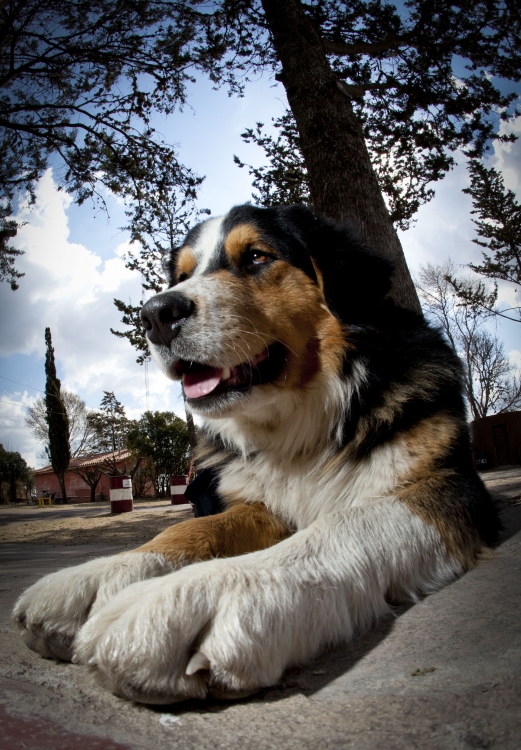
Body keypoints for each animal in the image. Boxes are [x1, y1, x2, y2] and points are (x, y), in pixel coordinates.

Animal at [14, 204, 498, 704]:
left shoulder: (446, 486)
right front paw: (99, 577)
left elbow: (343, 524)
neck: (302, 425)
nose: (155, 314)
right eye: (182, 275)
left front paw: (197, 594)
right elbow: (191, 530)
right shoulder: (261, 505)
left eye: (257, 257)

-.-.-

● Exercise instructions
Among the preceding records, how many lines include the word "left"? Reply with the number only.

● Written solution
4